Jack London is famous for his breathtaking novels and short stories that detail the overwhelming power of nature. Some of his most popular include The Call of the Wild and White Fang. Most of his works are centered on man’s struggle to survive. Born in 1876 in San Francisco, California, London was abandoned by his father and raised by his mother and stepfather. They suffered extreme poverty and London dropped out of school at age 14 to work as a seaman. He moved from place to place, unemployed and living like a hobo on freight trains. He protested with other groups of the unemployed, adopting socialist views. In 1894, he was arrested for vagrancy and jailed.

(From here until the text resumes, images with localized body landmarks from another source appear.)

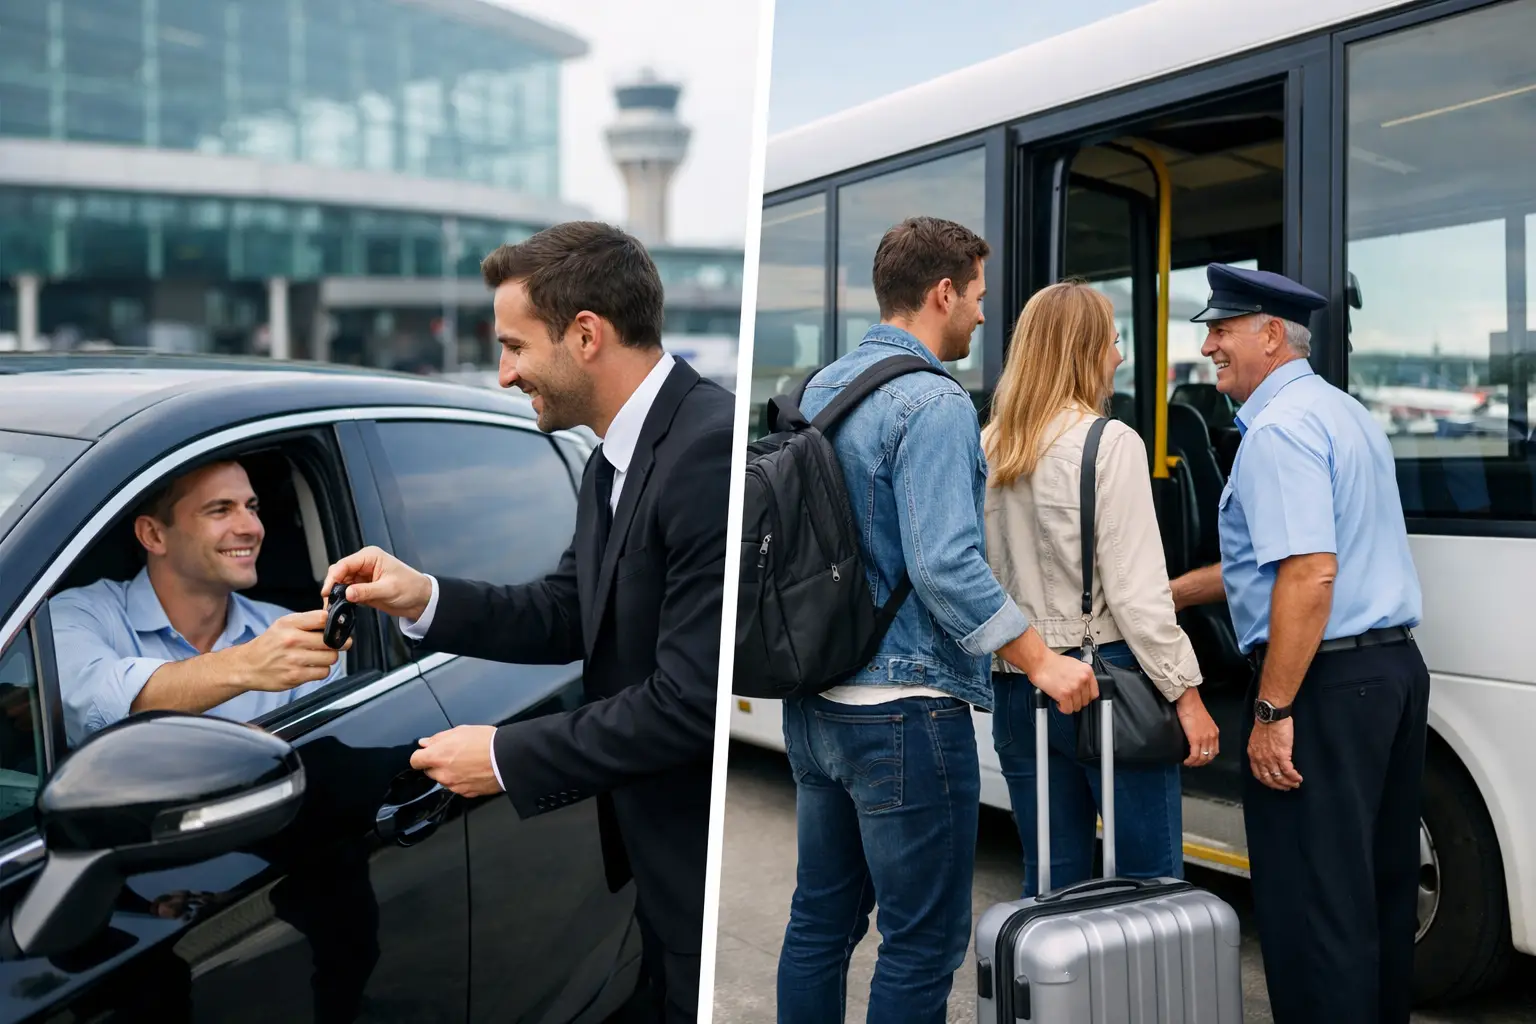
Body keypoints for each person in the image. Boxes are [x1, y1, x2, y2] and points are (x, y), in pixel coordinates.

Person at [322, 221, 732, 1024]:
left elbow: (691, 702)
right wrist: (424, 596)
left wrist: (505, 754)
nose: (504, 374)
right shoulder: (616, 452)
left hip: (692, 859)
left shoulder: (706, 453)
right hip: (652, 860)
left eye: (514, 346)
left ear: (586, 335)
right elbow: (564, 611)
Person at [773, 216, 1096, 1024]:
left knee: (820, 922)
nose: (984, 317)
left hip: (816, 704)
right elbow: (945, 562)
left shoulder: (822, 388)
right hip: (903, 713)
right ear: (942, 292)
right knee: (921, 944)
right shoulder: (934, 403)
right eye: (978, 298)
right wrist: (1041, 660)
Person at [1169, 262, 1427, 1024]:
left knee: (1314, 906)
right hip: (1389, 671)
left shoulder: (1276, 432)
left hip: (1321, 685)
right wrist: (1172, 594)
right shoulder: (1341, 412)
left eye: (1221, 329)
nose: (1209, 344)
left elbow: (1309, 575)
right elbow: (1283, 561)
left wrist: (1273, 709)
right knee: (1376, 894)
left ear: (1271, 335)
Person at [982, 281, 1220, 896]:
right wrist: (1186, 695)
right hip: (1106, 684)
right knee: (1149, 889)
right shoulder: (1109, 443)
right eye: (1115, 340)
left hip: (1018, 683)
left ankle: (1057, 993)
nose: (1120, 355)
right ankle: (1144, 997)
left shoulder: (991, 443)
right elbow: (1140, 597)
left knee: (1051, 884)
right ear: (1083, 349)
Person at [50, 460, 344, 747]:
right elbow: (98, 706)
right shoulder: (76, 615)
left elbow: (317, 761)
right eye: (220, 510)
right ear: (153, 535)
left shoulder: (291, 636)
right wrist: (246, 665)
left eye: (252, 507)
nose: (252, 528)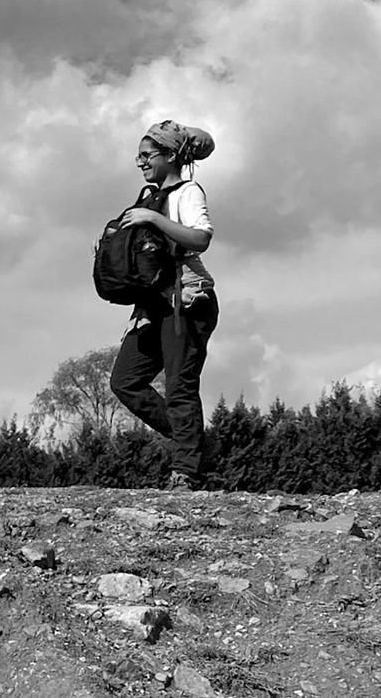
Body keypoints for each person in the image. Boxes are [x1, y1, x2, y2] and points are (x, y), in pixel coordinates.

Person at [109, 119, 218, 491]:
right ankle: (198, 444)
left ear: (171, 155)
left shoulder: (187, 192)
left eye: (147, 154)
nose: (140, 161)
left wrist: (153, 218)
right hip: (154, 303)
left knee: (179, 387)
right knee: (125, 381)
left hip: (188, 299)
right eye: (138, 155)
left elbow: (200, 239)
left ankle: (186, 471)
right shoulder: (148, 198)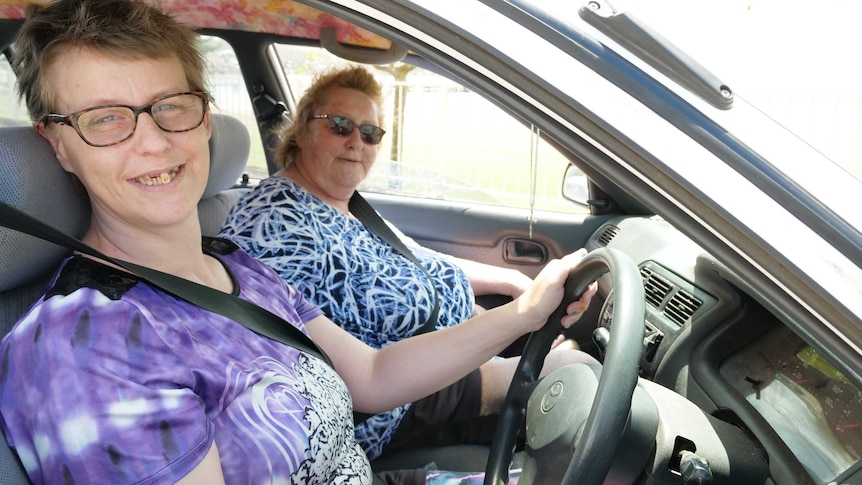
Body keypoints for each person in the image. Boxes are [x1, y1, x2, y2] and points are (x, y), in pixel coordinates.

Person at [0, 1, 596, 484]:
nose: (153, 143)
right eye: (105, 118)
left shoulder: (235, 267)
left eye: (172, 107)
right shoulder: (83, 349)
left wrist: (525, 312)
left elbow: (374, 375)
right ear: (57, 145)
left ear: (205, 120)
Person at [219, 65, 598, 461]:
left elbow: (415, 257)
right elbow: (329, 373)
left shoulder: (343, 203)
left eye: (370, 133)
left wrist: (513, 283)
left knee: (568, 342)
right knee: (578, 368)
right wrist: (521, 319)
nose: (357, 142)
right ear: (302, 128)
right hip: (408, 396)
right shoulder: (274, 222)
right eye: (340, 125)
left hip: (448, 340)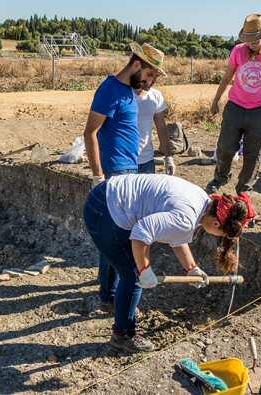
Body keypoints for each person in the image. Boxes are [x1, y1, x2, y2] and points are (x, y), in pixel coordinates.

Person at [83, 174, 255, 352]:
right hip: (105, 210)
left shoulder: (203, 201)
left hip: (107, 196)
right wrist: (144, 270)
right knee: (132, 276)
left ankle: (111, 301)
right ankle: (123, 334)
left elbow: (176, 235)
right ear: (217, 223)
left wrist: (192, 268)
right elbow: (141, 232)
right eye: (222, 235)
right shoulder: (187, 217)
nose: (220, 238)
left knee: (121, 257)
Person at [83, 42, 166, 313]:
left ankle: (112, 294)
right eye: (151, 75)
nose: (151, 81)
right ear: (137, 64)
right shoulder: (110, 90)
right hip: (117, 172)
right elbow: (90, 133)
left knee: (121, 235)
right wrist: (97, 176)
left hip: (132, 169)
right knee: (120, 239)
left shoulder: (130, 91)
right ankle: (110, 297)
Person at [206, 13, 261, 194]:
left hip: (259, 111)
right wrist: (216, 101)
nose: (251, 43)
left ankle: (244, 188)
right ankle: (220, 177)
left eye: (255, 39)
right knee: (225, 148)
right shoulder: (238, 51)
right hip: (235, 107)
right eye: (248, 39)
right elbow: (227, 77)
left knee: (253, 154)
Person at [135, 75, 175, 176]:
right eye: (150, 75)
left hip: (147, 160)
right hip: (123, 162)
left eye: (156, 76)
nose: (154, 81)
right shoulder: (122, 94)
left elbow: (161, 126)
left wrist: (168, 156)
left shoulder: (155, 95)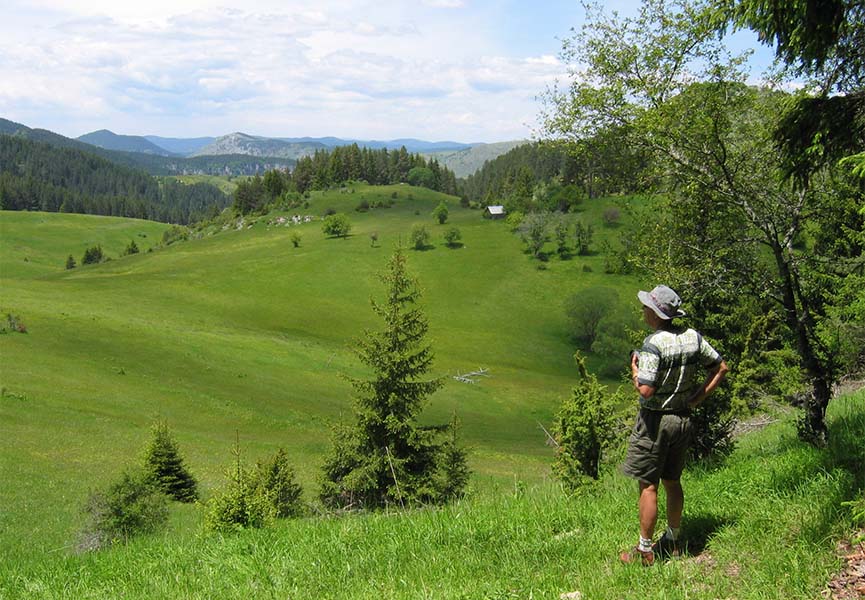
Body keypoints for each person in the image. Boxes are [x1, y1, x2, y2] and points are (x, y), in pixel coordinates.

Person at [619, 285, 729, 566]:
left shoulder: (653, 344)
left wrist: (634, 370)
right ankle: (674, 539)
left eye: (646, 307)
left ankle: (645, 550)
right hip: (682, 418)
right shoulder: (693, 337)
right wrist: (698, 397)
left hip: (655, 421)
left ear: (655, 314)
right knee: (672, 481)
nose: (643, 311)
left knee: (648, 485)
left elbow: (645, 391)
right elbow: (721, 367)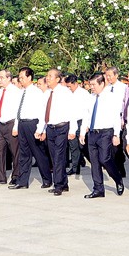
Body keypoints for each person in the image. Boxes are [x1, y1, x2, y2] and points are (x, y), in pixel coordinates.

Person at [79, 72, 124, 198]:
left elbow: (116, 117)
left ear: (102, 83)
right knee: (94, 162)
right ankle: (98, 189)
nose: (91, 87)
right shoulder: (91, 97)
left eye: (93, 84)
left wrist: (116, 135)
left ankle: (117, 178)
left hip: (106, 132)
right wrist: (83, 132)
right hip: (93, 133)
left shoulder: (111, 97)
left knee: (105, 159)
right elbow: (86, 116)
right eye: (90, 84)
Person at [9, 67, 52, 190]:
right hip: (22, 124)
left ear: (29, 78)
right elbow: (19, 111)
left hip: (32, 124)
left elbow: (41, 112)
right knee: (24, 153)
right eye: (19, 77)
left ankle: (47, 179)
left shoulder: (36, 92)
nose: (20, 80)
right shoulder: (22, 92)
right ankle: (23, 181)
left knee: (38, 153)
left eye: (22, 77)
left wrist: (40, 129)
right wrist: (16, 126)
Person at [39, 68, 76, 196]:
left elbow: (72, 112)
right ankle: (64, 183)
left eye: (50, 76)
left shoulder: (65, 92)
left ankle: (58, 184)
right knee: (54, 156)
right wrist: (41, 129)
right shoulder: (47, 93)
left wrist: (72, 130)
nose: (47, 78)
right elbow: (43, 113)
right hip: (50, 128)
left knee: (59, 156)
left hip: (62, 128)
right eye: (47, 75)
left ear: (58, 79)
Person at [0, 70, 22, 185]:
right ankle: (0, 176)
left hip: (11, 123)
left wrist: (16, 126)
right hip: (1, 124)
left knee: (15, 152)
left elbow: (19, 111)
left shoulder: (16, 92)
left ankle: (16, 176)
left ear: (9, 78)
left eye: (2, 78)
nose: (0, 80)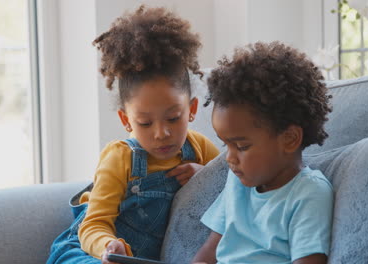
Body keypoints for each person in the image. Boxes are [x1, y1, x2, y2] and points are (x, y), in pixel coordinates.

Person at [47, 5, 220, 264]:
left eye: (173, 118)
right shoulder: (120, 157)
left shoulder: (201, 150)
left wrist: (203, 178)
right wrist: (108, 246)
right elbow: (92, 226)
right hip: (89, 252)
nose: (162, 133)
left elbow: (231, 193)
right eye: (145, 123)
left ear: (192, 109)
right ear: (126, 120)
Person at [192, 41, 334, 264]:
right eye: (225, 145)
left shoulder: (309, 194)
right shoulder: (237, 182)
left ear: (289, 139)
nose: (229, 158)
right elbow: (209, 253)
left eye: (241, 147)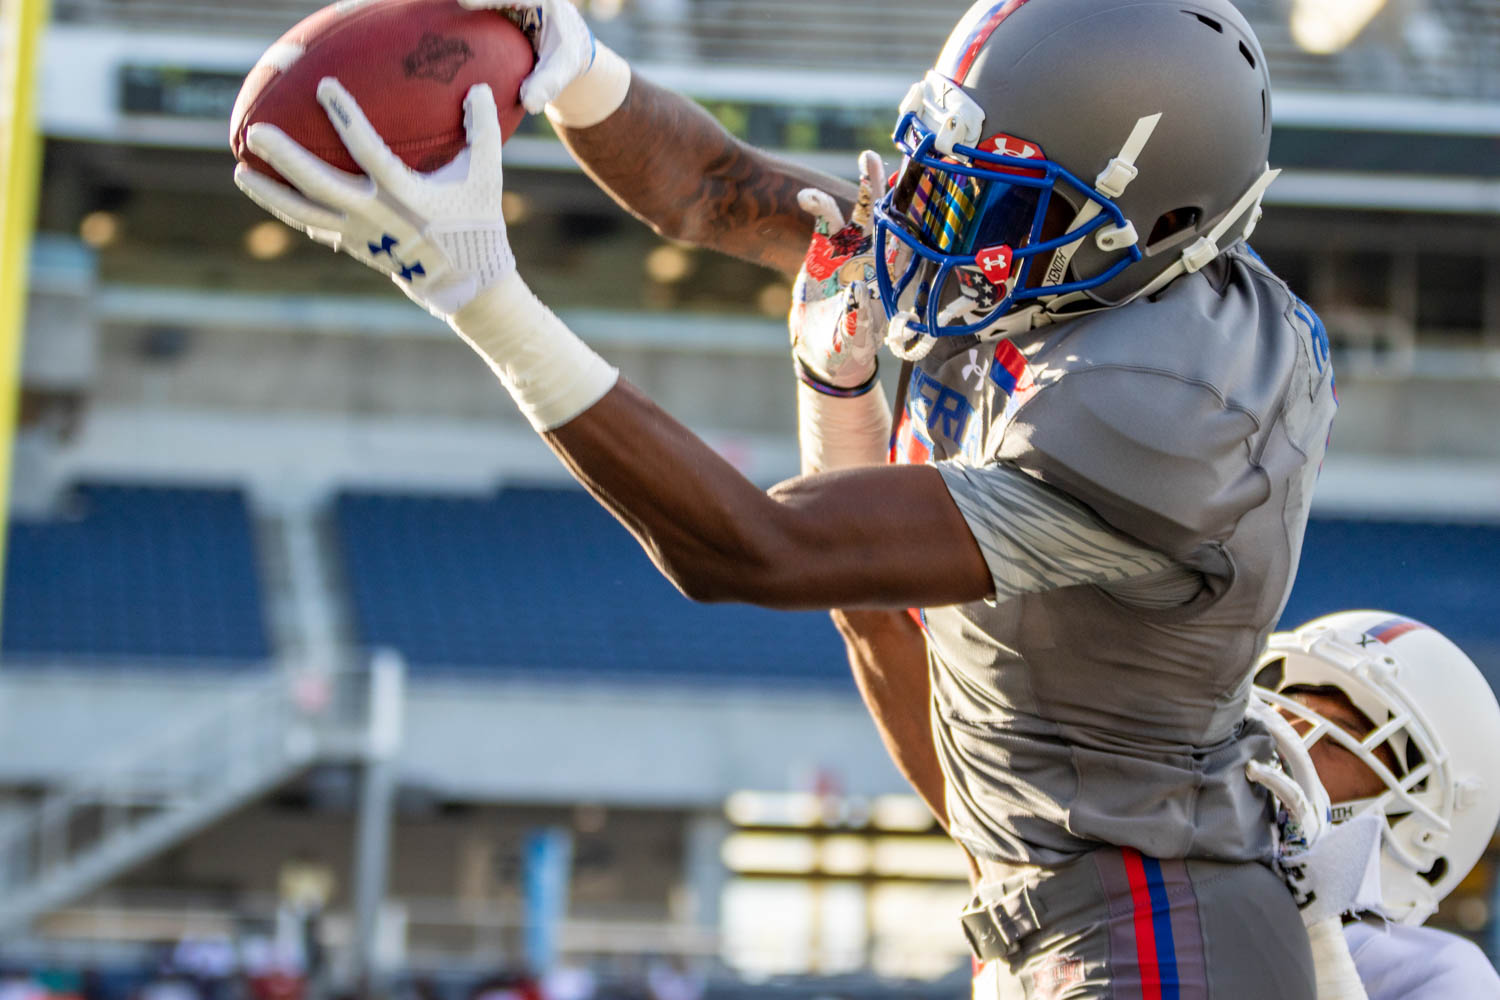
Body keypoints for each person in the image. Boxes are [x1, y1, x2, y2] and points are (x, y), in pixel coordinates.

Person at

London’s inspiration for his survival novels is clearly taken from his own difficult life. But what most people do not realize is that London is largely self-taught. He lacked the high school education required for college admittance, but he taught himself using books from public libraries where he spend most of his time. At the age of 19, he was admitted to the University of California at Berkeley and began to earn his living as a writer.

His prolific career included numerous novels and short stories, an unsuccessful run on the Socialist ticket for Oakland mayor, and two marriages. In his later years, he suffered from illness and alcoholism and mysteriously resigned from the Socialist party. However, there are speculations that London committed suicide with morphine instead of dying from natural causes.
     
James Joyce is best known for his laborious but critically acclaimed novel Ulysses. He was also the author of other novels and short stories, most of which centered on life in Ireland. A particularly popular collection of stories is entitled The Dubliners. Joyce was born in 1882 in Dublin to an extremely devout Irish Catholic family. His mother ensured that Joyce was educated in a Roman Catholic school run by the Jesuits. His upbringing was strict and his childhood was plagued by poverty, as his father was a failed businessman. However, the family maintained a middle class façade, greatly concerned with social mores and appearances.

When Joyce graduated from University College in Dublin, he began to publish essays and travel. In 1902 he went to Paris and worked as a journalist and teacher, never to much financial success. After a year in France, he returned home to his ill mother. She died shortly after his return and Joyce’s life was never the same. After the loss of this strong Catholic influence, the young man lived a life of complete opposites to the one he was raised to live.

In 1904, he met Nora Barnacle, a chambermaid in Dublin. They traveled together to France. What most people do not realize is that there is a nearly thirty-year span of time between the meeting of Joyce and Nora and their marriage. He traveled with her, spending time with her as her lover very openly. They paid no attention to the mores of the time and lived quite in disregard to any fundamentally Catholic ideals. In 1931, they finally married.

After censorship troubles in Great Britain and the United States, Ulysses was first published in France in 1922. It was not made available in the English speaking countries until 1933. He and Nora spent a great deal of time living in Zurich, however it was in France that he worked on his second great work, Finnegans Wake. At the time, glaucoma had robbed him of much of his eyesight, and yet he continued to write. The book was published in 1939 to a poor reception. Joyce died in Zurich in 1941 after the fall of France in World War II.